N-8310 Verification Checklist and Pending Reasons

Revision 11-3; Effective September 1, 2011

The following new verification checklist and pending reasons have been created for this program. These reasons will be pre-populated by TIERS on Form H1020, Request for Information or Action.

  • Send proof that you signed up for your job's health insurance.
  • Send proof that shows you get health insurance through your job.
  • Send proof that the child applying for Medicaid Buy-In for Children can't be on your job's health insurance plan.
  • Send proof that your health insurance company changed.
  • Let us know the next date you can enroll in your job's health insurance plan.
  • Send proof that your job pays at least half the premium of your health insurance.
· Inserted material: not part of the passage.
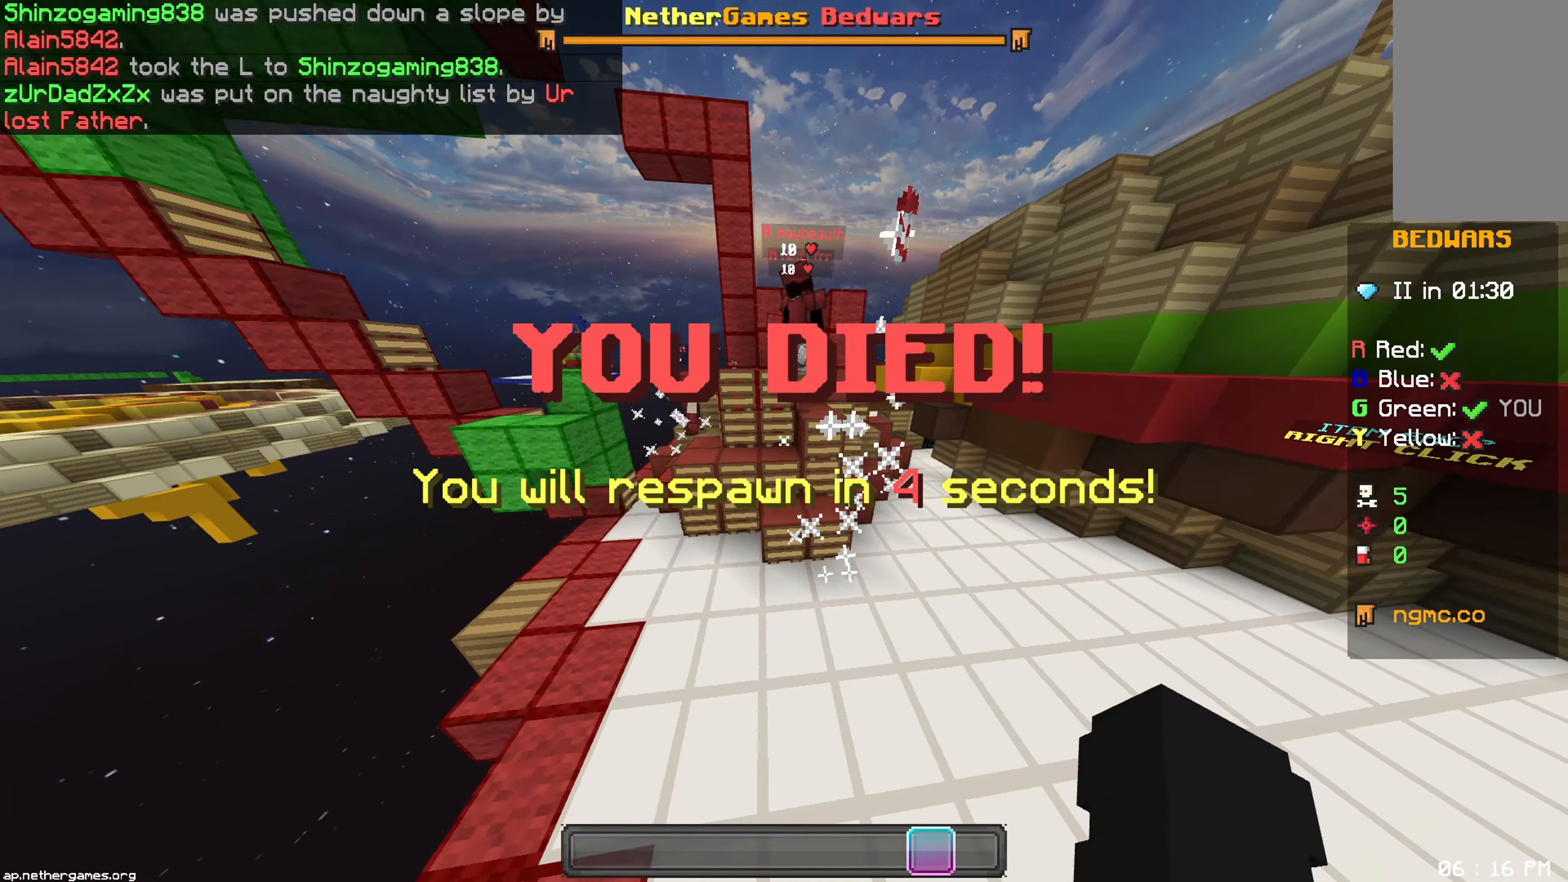
{"keys": ["up"], "mouse": [], "events": [[217, "left", "up"], [217, "space", "down"], [300, "space", "up"], [317, "mouse_left", "down"], [383, "mouse_left", "up"]]}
N-8320 Change Action Reasons

Revision 11-3; Effective September 1, 2011

The following new change action reasons have been created for this program. These reasons will be pre-populated by TIERS on Form TF0001-MBIC, Change in Monthly Premium Amount or Cost-Share Limit.

  • You reached your cost-share limit for this benefit period.
  • You did not reach your cost-share limit for this benefit period.
  • Your family is making more money (income).
  • Your family is making less money (income).
  • The number of people in your family changed.
  • You have health insurance through your job
  • You don't have health insurance through your job.
  • The Health Insurance Premium Payment program (HIPP) is paying for your private health insurance.
  • The Health Insurance Premium Payment program (HIPP) isn't paying for your private health insurance.

N-8330 Denial Reasons

Revision 11-3; Effective September 1, 2011

In addition to existing MEPD denial codes, new denial reasons have been created for this program. These reasons and references will be pre-populated by TIERS on:

  • Form TF0001-MBIC, Case Action Termination;
  • Form TF0001-MBIC, Case Action Denial; and
  • Form TF0001-MBIC, Prior Months Eligibility.

Section N-8331 below outlines the reasons and references.

N-8331 Denial Reasons and Reference Chart

Revision 11-3; Effective September 1, 2011

Denial ReasonReference
It is too late to ask for benefits for these months.1 TAC §361.115(g)
<Child's name> is married.1 TAC §361.107
You didn't send proof that shows you get health insurance through your job.1 TAC §361.113
You didn't send proof that shows when your job's health insurance benefits began.1 TAC §361.113
You didn't send proof that shows your child can't be on your job's health insurance plan.1 TAC §361.113
You didn't send proof that shows you signed up for your job's health insurance.1 TAC §361.113
Your payment couldn't be processed.1 TAC §361.115(a)
<Child's name> is age 19 or older.1 TAC §361.107

N-8340 Redeterminations

Revision 11-3; Effective September 1, 2011

Redeterminations for MBIC follow regular Medicaid for the Elderly and People with Disabilities (MEPD) policy for redeterminations.

Streamlining methods and passive reviews are not allowed for an MBIC redetermination.

If a case has an MBIC eligibility determination group (EDG) and another ME EDG, the persons in the case will get both a Form H1200-MBIC and another Form H1200 for the redeterminations.

TIERS MBIC redetermination packet will include:

  • Form H1233-MBIC, Redetermination Cover Letter;
  • Form H1200-MBIC-R, Application for Benefits – Medicaid Buy-In for Children;
  • Form H1028-MBIC, Employment Verification (Medicaid Buy-In for Children);
  • Form H0003, Agreement to Release Your Facts; and
  • Form H5017-MBIC, Items We Need from You.

N-8350 Appeals

Revision 13-1; Effective March 1, 2013

HHSC is responsible for all appeals, including those concerning premiums and cost sharing. If premium and/or cost-sharing information is needed for an appeal, refer to the MBIC business process document.

If an individual is dissatisfied with HHSC's decision concerning his eligibility for medical assistance, he has the right to appeal through the appeal process established by HHSC. In certain circumstances, the individual is entitled to receive continued benefits or services until a hearing decision is issued. Whether an individual is entitled to continued assistance is based on requirements set forth in appropriate state or federal law or regulation of the affected program. See the Fair and Fraud Hearings Handbook.